Why is the US dollar still so dominant?

A clique of international economists have long projected (nee hoped) that the US dollar would lose its status as the reserve currency of the world - or at least be forced to share that status with the Euro, or perhaps China's renminbi. As an example of that faction, some Slovenian economists did an evaluation of foreign currency reserves similar to that in the recent BIS review. Their conclusions in 2007 were that the US dollar was likely to be "dethroned" as the leading reserve currency in favor of the euro. Excerpted from Compositional Analysis of Foreign Currency Reserves in the 1999-2007 Period - The Euro vs. the Dollar as Leading Reserve Currency (edited for brevity, emphasis added):
This article mainly aims to present the currency composition of the foreign currency reserves of central banks in selected countries in the 1999-2007 period and, on this basis, to establish whether the euro stands any real chances of dethroning the US dollar as the global currency. The empirical results ...theoretical and empirical expectations, confirm the hypothesis that in the near future the euro may be regarded as a global reserve currency on a par with the US dollar or it may even become the leading reserve currency.
 Given that most raw materials (oil, gold etc.) are these days globally traded in US dollars and that this currency dominates with over more than four-fifths of foreign trade and one-half of global exports, most central banks hold their foreign currency reserves in dollars. Moreover, the United States is at the helm of the world economy in terms of the size of its national economy and it is also the second largest financial center.
In recent times, an opinion has been gaining ground which mirrors the pessimistic scenario for the US currency because in the years to come the dollar is expected to gradually lose its role as the leading global reserve currency (see e.g. Bergsten (1997), Mundell (1998), Wyplosz (2001), Chinn & Frankel (2005)).This is postulated to be a consequence of changes in oil trading as oil-exporting countries will start charging for oil in euros and the latter will accordingly supplant dollars. 
Editor's note: I'm not sure, so any oil specialists please let me know, but I still don't think there is a meaningful amount of oil being priced in euros at this time.
Similarly, the beginning of the end of the dollar’s role as the leading international monetary currency could also involve the decision announced by China in July 2003 to switch some of its reserves out of dollars and into euros (Sharma et al., 2004). In the past, China tied its currency to the dollar while at present it fixes it against a basket of currencies. This example was followed by some Asian central banks which have diversified some of their reserves into euros.

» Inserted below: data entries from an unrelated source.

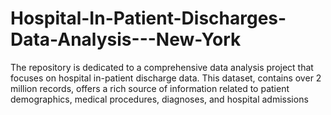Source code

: # Hospital-In-Patient-Discharges-Data-Analysis---New-York
The repository is dedicated to a comprehensive data analysis project that focuses on hospital in-patient discharge data. This dataset, contains over 2 million records, offers a rich source of information related to patient demographics, medical procedures, diagnoses, and hospital admissions
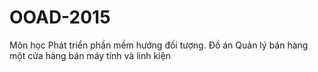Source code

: # OOAD-2015
Môn học Phát triển phần mềm hướng đối tượng. Đồ án Quản lý bán hàng một cửa hàng bán máy tính và linh kiện
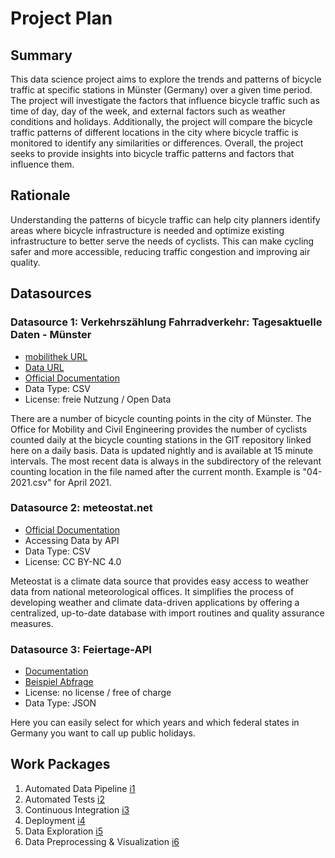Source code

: # Project Plan

## Summary

<!-- Describe your data science project in max. 5 sentences. -->
This data science project aims to explore the trends and patterns of bicycle traffic at specific stations in Münster (Germany) over a given time period. The project will investigate the factors that influence bicycle traffic such as time of day, day of the week, and external factors such as weather conditions and holidays. Additionally, the project will compare the bicycle traffic patterns of different locations in the city where bicycle traffic is monitored to identify any similarities or differences. Overall, the project seeks to provide insights into bicycle traffic patterns and factors that influence them.

## Rationale

<!-- Outline the impact of the analysis, e.g. which pains it solves. -->
Understanding the patterns of bicycle traffic can help city planners identify areas where bicycle infrastructure is needed and optimize existing infrastructure to better serve the needs of cyclists. This can make cycling safer and more accessible, reducing traffic congestion and improving air quality.

## Datasources

<!-- Describe each datasources you plan to use in a section. Use the prefic "DatasourceX" where X is the id of the datasource. -->

### Datasource 1: Verkehrszählung Fahrradverkehr: Tagesaktuelle Daten - Münster
* [mobilithek URL](https://mobilithek.info/offers/-6901989592576801458)
* [Data URL](https://github.com/od-ms/radverkehr-zaehlstellen)
* [Official Documentation](https://opendata.stadt-muenster.de/dataset/verkehrsz%C3%A4hlung-fahrradverkehr-tagesaktuelle-daten/resource/c072d000-ffb3-4e79-8811)
* Data Type: CSV
* License: freie Nutzung / Open Data

There are a number of bicycle counting points in the city of Münster. The Office for Mobility and Civil Engineering provides the number of cyclists counted daily at the bicycle counting stations in the GIT repository linked here on a daily basis.
Data is updated nightly and is available at 15 minute intervals. The most recent data is always in the subdirectory of the relevant counting location in the file named after the current month. Example is "04-2021.csv" for April 2021.

### Datasource 2: meteostat.net
* [Official Documentation](https://dev.meteostat.net/guide.html)
* Accessing Data by API
* Data Type: CSV
* License: CC BY-NC 4.0

Meteostat is a climate data source that provides easy access to weather data from national meteorological offices. It simplifies the process of developing weather and climate data-driven applications by offering a centralized, up-to-date database with import routines and quality assurance measures.


### Datasource 3: Feiertage-API
* [Documentation](https://www.feiertage-api.de/) 
* [Beispiel Abfrage](https://feiertage-api.de/api/?jahr=2019&nur_land=nw)
* License: no license / free of charge
* Data Type: JSON


Here you can easily select for which years and which federal states in Germany you want to call up public holidays. 



## Work Packages
<!-- List of work packages ordered sequentially, each pointing to an issue with more details. -->
1. Automated Data Pipeline [i1](https://github.com/martinreimer/FAU-SS23-DataEngineering/issues/1)
2. Automated Tests [i2](https://github.com/martinreimer/FAU-SS23-DataEngineering/issues/2)
3. Continuous Integration [i3](https://github.com/martinreimer/FAU-SS23-DataEngineering/issues/3)
4. Deployment [i4](https://github.com/martinreimer/FAU-SS23-DataEngineering/issues/4)
5. Data Exploration [i5](https://github.com/martinreimer/FAU-SS23-DataEngineering/issues/5)
6. Data Preprocessing & Visualization [i6](https://github.com/martinreimer/FAU-SS23-DataEngineering/issues/6)

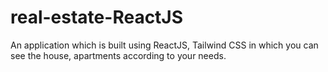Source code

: # real-estate-ReactJS

An application which is built using ReactJS, Tailwind CSS in which you can see the house, apartments according to your needs.
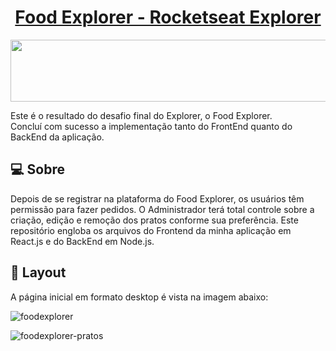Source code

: <p align="center">
  <h1 align="center"><a href="https://foodexplorer-vagne.netlify.app">Food Explorer - Rocketseat Explorer</a></h1>
</p>

<p align="center">
  <img width="550" height="99" src="https://user-images.githubusercontent.com/103940637/254103358-b71d8245-7602-497a-9c4c-76f7658f7333.png">
</p>

Este é o resultado do desafio final do Explorer, o Food Explorer.
<br>
Concluí com sucesso a implementação tanto do FrontEnd quanto do BackEnd da aplicação.

## 💻 Sobre
Depois de se registrar na plataforma do Food Explorer, os usuários têm permissão para fazer pedidos. O Administrador terá total controle sobre a criação, edição e remoção dos pratos conforme sua preferência. Este repositório engloba os arquivos do Frontend da minha aplicação em React.js e do BackEnd em Node.js.

## 🎨 Layout
A página inicial em formato desktop é vista na imagem abaixo:

![foodexplorer](https://user-images.githubusercontent.com/103940637/254103734-5d10464f-209d-45c6-a09c-889b8ba4b26c.png)

![foodexplorer-pratos](https://user-images.githubusercontent.com/103940637/254104022-67f3d92d-eb31-4dff-b160-fe48d7a46b85.png)
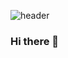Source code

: ![header](https://capsule-render.vercel.app/api?type=wave&color=auto&height=300&section=header&text=Gil-Hong-Bae&fontSize=90&desc=Thank%20you%20for%20visiting%20my%20GitHub.&descAlignY=57&descAlign=62)

### Hi there 👋

<!--
**cHr1s0Gil/cHr1s0Gil** is a ✨ _special_ ✨ repository because its `README.md` (this file) appears on your GitHub profile.

Here are some ideas to get you started:

- 🔭 I’m currently working on ...
- 🌱 I’m currently learning ...
- 👯 I’m looking to collaborate on ...
- 🤔 I’m looking for help with ...
- 💬 Ask me about ...
- 📫 How to reach me: ...
- 😄 Pronouns: ...
- ⚡ Fun fact: ...
-->
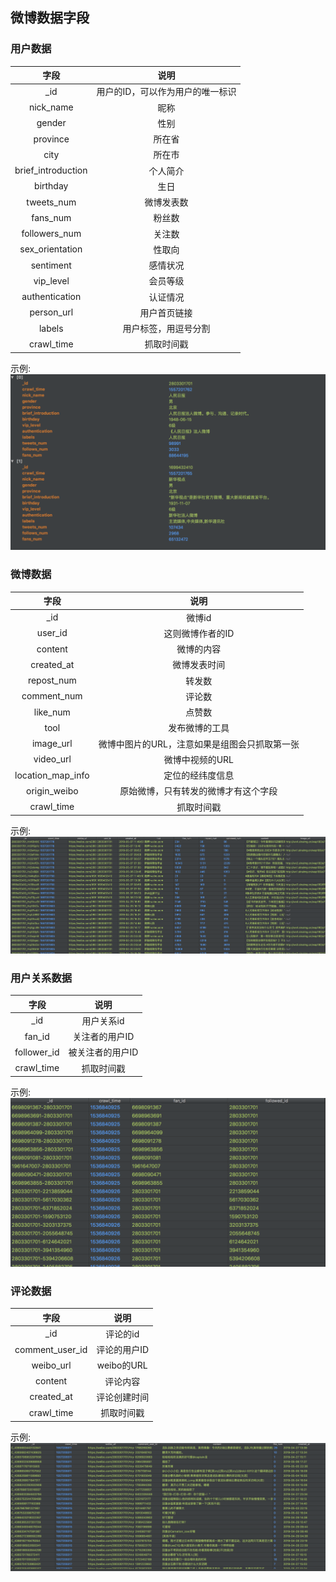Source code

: ## 微博数据字段

### 用户数据
|    字段   | 说明 |
| :---: | :----: |
|_id       | 用户的ID，可以作为用户的唯一标识 |
|nick_name|昵称|
|gender|性别|
|province | 所在省|
|city |所在市|
|brief_introduction|个人简介|
|birthday |生日|
|tweets_num | 微博发表数|
|fans_num| 粉丝数|
|followers_num|关注数|
|sex_orientation|性取向|
|sentiment|感情状况|
|vip_level| 会员等级|
|authentication|认证情况|
|person_url|用户首页链接|
|labels|用户标签，用逗号分割|
|crawl_time|抓取时间戳|

示例:
![](./images/information.png)


### 微博数据
|    字段   | 说明 |
| :---: | :----: |
| _id | 微博id |
|user_id| 这则微博作者的ID |
|content |微博的内容|
|created_at |微博发表时间|
|repost_num |转发数|
|comment_num |评论数|
|like_num| 点赞数|
|tool|发布微博的工具|
|image_url|微博中图片的URL，注意如果是组图会只抓取第一张|
|video_url|微博中视频的URL|
location_map_info|定位的经纬度信息|
|origin_weibo|原始微博，只有转发的微博才有这个字段|
|crawl_time|抓取时间戳|

示例:
![](./images/tweet.png)

### 用户关系数据
|    字段   | 说明 |
| :---: | :----: |
| _id | 用户关系id |
|fan_id| 关注者的用户ID |
|follower_id|被关注者的用户ID|
|crawl_time|抓取时间戳|

示例:
![](./images/relationship.png)

### 评论数据
|    字段   | 说明 |
| :---: | :----: |
| _id | 评论的id |
|comment_user_id|评论的用户ID|
|weibo_url|weibo的URL|
|content|评论内容|
|created_at| 评论创建时间|
|crawl_time|抓取时间戳|

示例:
![](./images/comment.png)
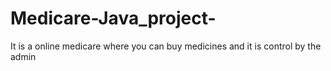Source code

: # Medicare-Java_project-
It is a online medicare where you can buy medicines and it is control by the admin
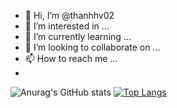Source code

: - 👋 Hi, I’m @thanhhv02
- 👀 I’m interested in ...
- 🌱 I’m currently learning ...
- 💞️ I’m looking to collaborate on ...
- 📫 How to reach me ...
- 
![Anurag's GitHub stats](https://github-readme-stats.vercel.app/api?username=thanhhv02&show_icons=true&theme=radical)
[![Top Langs](https://github-readme-stats.vercel.app/api/top-langs/?username=thanhhv02&layout=compact)](https://github.com/anuraghazra/github-readme-stats)

<!---
vanthanh12102002/vanthanh12102002 is a ✨ special ✨ repository because its `README.md` (this file) appears on your GitHub profile.
You can click the Preview link to take a look at your changes.
--->
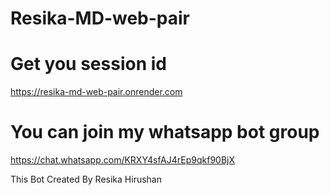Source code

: # Resika-MD-web-pair

# Get you session id

https://resika-md-web-pair.onrender.com

# You can join my whatsapp bot group

https://chat.whatsapp.com/KRXY4sfAJ4rEp9qkf90BjX





This Bot Created By Resika Hirushan
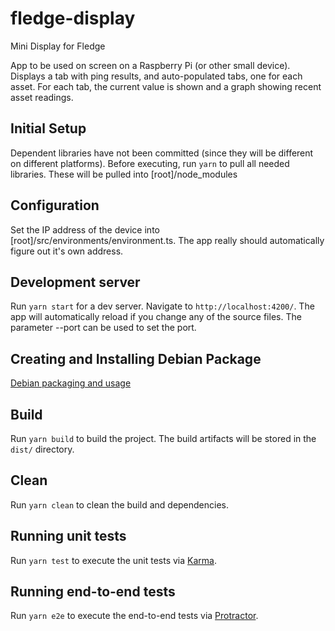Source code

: # fledge-display
Mini Display for Fledge

App to be used on screen on a Raspberry Pi (or other small device). Displays a tab with ping results, and auto-populated tabs, one for each asset. For each tab, the current value is shown and a graph showing recent asset readings.

## Initial Setup
Dependent libraries have not been committed (since they will be different on different platforms). Before executing, run `yarn` to pull all needed libraries. These will be pulled into [root]/node_modules

## Configuration
Set the IP address of the device into [root]/src/environments/environment.ts. The app really should automatically figure out it's own address.

## Development server

Run `yarn start` for a dev server. Navigate to `http://localhost:4200/`. The app will automatically reload if you change any of the source files. The parameter --port can be used to set the port.

## Creating and Installing Debian Package
[Debian packaging and usage](debian-readme.md)

## Build

Run `yarn build` to build the project. The build artifacts will be stored in the `dist/` directory.

## Clean

Run `yarn clean` to clean the build and dependencies.

## Running unit tests

Run `yarn test` to execute the unit tests via [Karma](https://karma-runner.github.io).

## Running end-to-end tests

Run `yarn e2e` to execute the end-to-end tests via [Protractor](http://www.protractortest.org/).

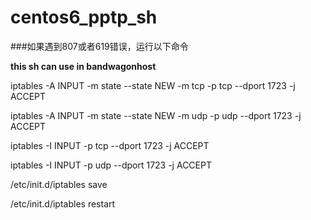 # centos6_pptp_sh

###如果遇到807或者619错误，运行以下命令

**this sh can use in bandwagonhost**

iptables -A INPUT -m state --state NEW -m tcp -p tcp --dport 1723 -j ACCEPT

iptables -A INPUT -m state --state NEW -m udp -p udp --dport 1723 -j ACCEPT

iptables -I INPUT -p tcp --dport 1723 -j ACCEPT 

iptables -I INPUT -p udp --dport 1723 -j ACCEPT 

/etc/init.d/iptables save

/etc/init.d/iptables restart
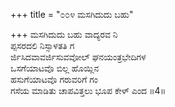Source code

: +++
title = "೦೦೪ ಮಸಗಿದುದು ಬಹು"

+++
ಮಸಗಿದುದು ಬಹು ವಾದ್ಯರವ ನಿ  
ಪ್ಪಸರದಲಿ ನಿಸ್ಸಾಳತತಿ ಗ  
ರ್ಜಿಸಿದವಾವರ್ಜಿಸುವವೋಲ್ ಘನಯಂತ್ರಭೇದಿಗಳ  
ಒಸಗೆಯಾಟವೊ ಬಿಲ್ಲ ಹೊಯ್ಲಿನ  
ಹಸುಗೆಯಾಟವೊ ಗರುವರಿಗೆ ಗಂ  
ಗಸೆಯ ಮಾಡಿತು ಚಾಪವಿತ್ತಲು ಭೂಪ ಕೇಳ್ ಎಂದ     ॥4॥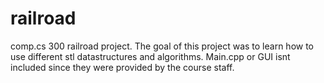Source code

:# railroad
comp.cs 300 railroad project. 
The goal of this project was to learn how to use different stl datastructures and algorithms.
Main.cpp or GUI isnt included since they were provided by the course staff.
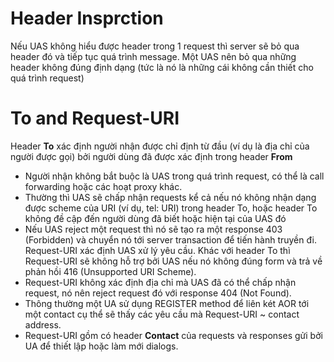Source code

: # Header Insprction
Nếu UAS không hiểu được header trong 1 request thì server sẽ bỏ qua header đó và tiếp tục quá trình message. Một UAS nên bỏ qua những header không đúng định dạng (tức là nó là những cái không cần thiết cho quá trình request)
# To and Request-URI
Header **To** xác định người nhận được chỉ định từ đầu (ví dụ là địa chỉ của người được gọi) bởi người dùng đã được xác định trong header **From**
- Người nhận không bắt buộc là UAS trong quá trình request, có thể là call forwarding hoặc các hoạt proxy khác. 
- Thường thì UAS sẽ chấp nhận requests kể cả nếu nó không nhận dạng được scheme của URI (ví dụ, tel: URI) trong header To, hoặc header To không đề cập đến người dùng đã biết hoặc hiện tại của UAS đó
- Nếu UAS reject một request thì nó sẽ tạo ra một response 403 (Forbidden) và chuyển nó tới server transaction để tiến hành truyền đi.
Request-URI xác định UAS xử lý yêu cầu. Khác với header To thì Request-URI sẽ không hỗ trợ bởi UAS nếu nó không đúng form và trả về phản hồi 416 (Unsupported URI Scheme). 
- Request-URI không xác định địa chỉ mà UAS đã có thể chấp nhận request, nó nên reject request đó với response 404 (Not Found). 
- Thông thường một UA sử dụng REGISTER method để liên két AOR tới một contact cụ thể sẽ thấy các yêu cầu mà Request-URI ~ contact address.
- Request-URI gồm có header **Contact** của requests và responses gửi bởi UA để thiết lập hoặc làm mới dialogs.
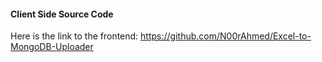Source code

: #### Client Side Source Code
Here is the link to the frontend: https://github.com/N00rAhmed/Excel-to-MongoDB-Uploader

China has certainly diversified some of its fx reserves, but since they do not report their currency breakdown, estimates are that at most 20-25% is held in euros. The euro diversification of allocated reserves stabilized at ~20% of FX reserves and seems not to be rising.

Unfortunately, due to recent events that are once again destabilizing the euro zone, I can't imagine that will contribute to a further FX diversification into euros at this time. It will no doubt happen that the US dollar will share "reserve status" - and eventually be completely supplanted - by another currency or basket of  currencies.